**Work order**
Your task is to transcribe the data in full.

Extracted page text data:
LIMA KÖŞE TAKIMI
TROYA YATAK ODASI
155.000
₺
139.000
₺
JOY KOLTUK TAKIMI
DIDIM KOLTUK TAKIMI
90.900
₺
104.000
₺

**Task result**
LIMA KÖŞE TAKIMI
TROYA YATAK ODASI
155.000
₺
139.000
₺
JOY KOLTUK TAKIMI
DIDIM KOLTUK TAKIMI
90.900
₺
104.000
₺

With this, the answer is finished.